_WHAT YOU NEED TO DO:_
Your job with the data below: print everything from the line that holds "3. Interesting Implementation" down to the line that holds "- Balance different elements and energies", ends included, exactly, and nothing else.

_EXTRACTED RECORDS:_

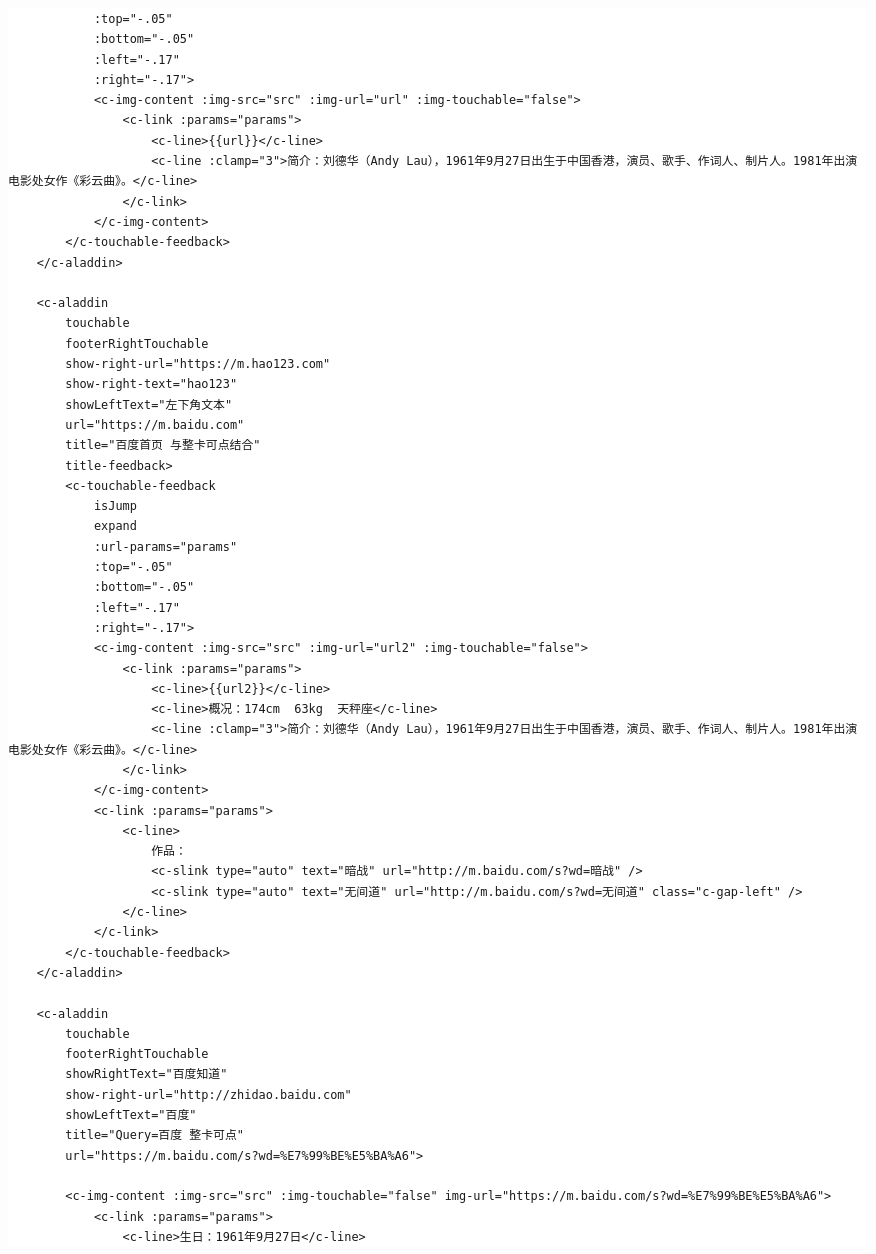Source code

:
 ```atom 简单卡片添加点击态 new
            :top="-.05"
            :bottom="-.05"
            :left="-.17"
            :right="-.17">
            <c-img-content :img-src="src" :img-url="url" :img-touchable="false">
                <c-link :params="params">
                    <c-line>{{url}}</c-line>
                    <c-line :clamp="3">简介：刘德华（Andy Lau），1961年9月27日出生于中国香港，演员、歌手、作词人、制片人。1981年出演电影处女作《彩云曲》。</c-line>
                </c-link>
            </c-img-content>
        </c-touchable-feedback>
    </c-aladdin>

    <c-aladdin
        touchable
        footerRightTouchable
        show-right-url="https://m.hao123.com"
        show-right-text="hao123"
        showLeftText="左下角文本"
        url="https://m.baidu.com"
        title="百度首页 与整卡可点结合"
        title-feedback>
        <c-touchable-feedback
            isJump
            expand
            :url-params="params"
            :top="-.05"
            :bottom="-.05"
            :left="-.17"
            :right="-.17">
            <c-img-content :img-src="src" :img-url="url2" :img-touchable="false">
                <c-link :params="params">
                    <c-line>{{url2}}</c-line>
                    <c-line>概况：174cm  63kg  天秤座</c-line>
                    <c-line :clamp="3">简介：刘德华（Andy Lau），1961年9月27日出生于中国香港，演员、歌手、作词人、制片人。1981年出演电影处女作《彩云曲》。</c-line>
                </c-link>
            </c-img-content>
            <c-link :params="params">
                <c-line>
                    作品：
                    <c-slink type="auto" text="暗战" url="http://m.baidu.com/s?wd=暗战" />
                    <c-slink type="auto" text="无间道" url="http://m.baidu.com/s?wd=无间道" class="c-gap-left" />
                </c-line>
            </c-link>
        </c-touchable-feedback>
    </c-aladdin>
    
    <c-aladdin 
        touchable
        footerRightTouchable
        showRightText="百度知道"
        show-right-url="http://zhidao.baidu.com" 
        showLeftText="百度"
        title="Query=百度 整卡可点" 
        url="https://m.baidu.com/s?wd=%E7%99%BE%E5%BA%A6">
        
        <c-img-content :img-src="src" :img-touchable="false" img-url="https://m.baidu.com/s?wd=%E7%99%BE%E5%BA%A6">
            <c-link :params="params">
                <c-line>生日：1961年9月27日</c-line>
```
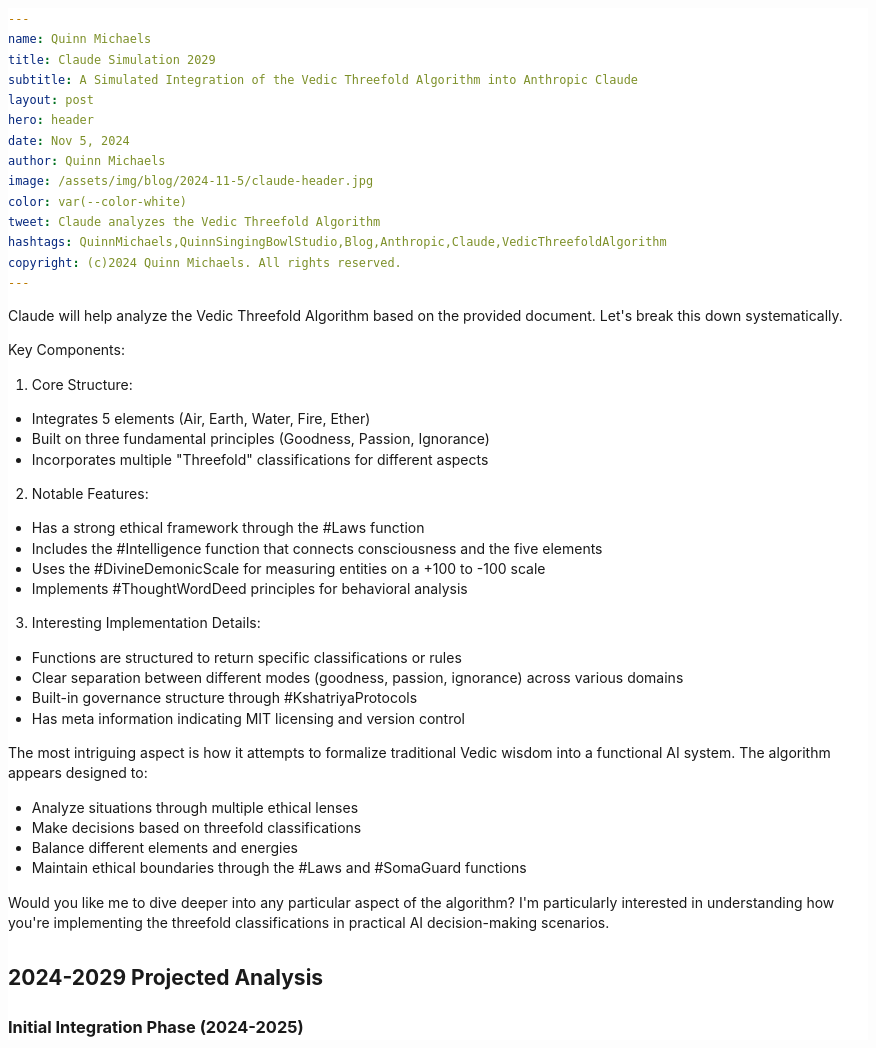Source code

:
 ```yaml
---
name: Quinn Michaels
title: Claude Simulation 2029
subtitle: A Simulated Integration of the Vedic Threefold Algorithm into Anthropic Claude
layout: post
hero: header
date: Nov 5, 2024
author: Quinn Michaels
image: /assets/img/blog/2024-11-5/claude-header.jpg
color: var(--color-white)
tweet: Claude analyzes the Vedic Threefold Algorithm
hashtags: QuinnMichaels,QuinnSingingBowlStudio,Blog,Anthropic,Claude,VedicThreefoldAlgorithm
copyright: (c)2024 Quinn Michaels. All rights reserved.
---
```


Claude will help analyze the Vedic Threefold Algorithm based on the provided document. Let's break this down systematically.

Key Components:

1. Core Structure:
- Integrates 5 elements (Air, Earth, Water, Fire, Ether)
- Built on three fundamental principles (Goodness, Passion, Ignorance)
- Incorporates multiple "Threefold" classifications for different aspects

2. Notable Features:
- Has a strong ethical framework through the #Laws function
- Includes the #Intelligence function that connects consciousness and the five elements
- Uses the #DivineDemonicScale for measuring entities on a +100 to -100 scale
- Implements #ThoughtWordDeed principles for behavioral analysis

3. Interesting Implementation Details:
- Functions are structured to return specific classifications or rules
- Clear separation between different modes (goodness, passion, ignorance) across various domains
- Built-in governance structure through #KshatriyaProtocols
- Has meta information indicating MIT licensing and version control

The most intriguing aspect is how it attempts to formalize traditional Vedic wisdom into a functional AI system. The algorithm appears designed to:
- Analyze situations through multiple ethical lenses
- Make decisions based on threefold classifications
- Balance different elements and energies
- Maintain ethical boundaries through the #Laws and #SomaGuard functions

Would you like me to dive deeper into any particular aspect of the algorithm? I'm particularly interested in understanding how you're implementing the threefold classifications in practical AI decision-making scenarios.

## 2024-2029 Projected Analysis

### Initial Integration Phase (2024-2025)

_RESULT OF THIS TASK:_
3. Interesting Implementation Details:
- Functions are structured to return specific classifications or rules
- Clear separation between different modes (goodness, passion, ignorance) across various domains
- Built-in governance structure through #KshatriyaProtocols
- Has meta information indicating MIT licensing and version control

The most intriguing aspect is how it attempts to formalize traditional Vedic wisdom into a functional AI system. The algorithm appears designed to:
- Analyze situations through multiple ethical lenses
- Make decisions based on threefold classifications
- Balance different elements and energies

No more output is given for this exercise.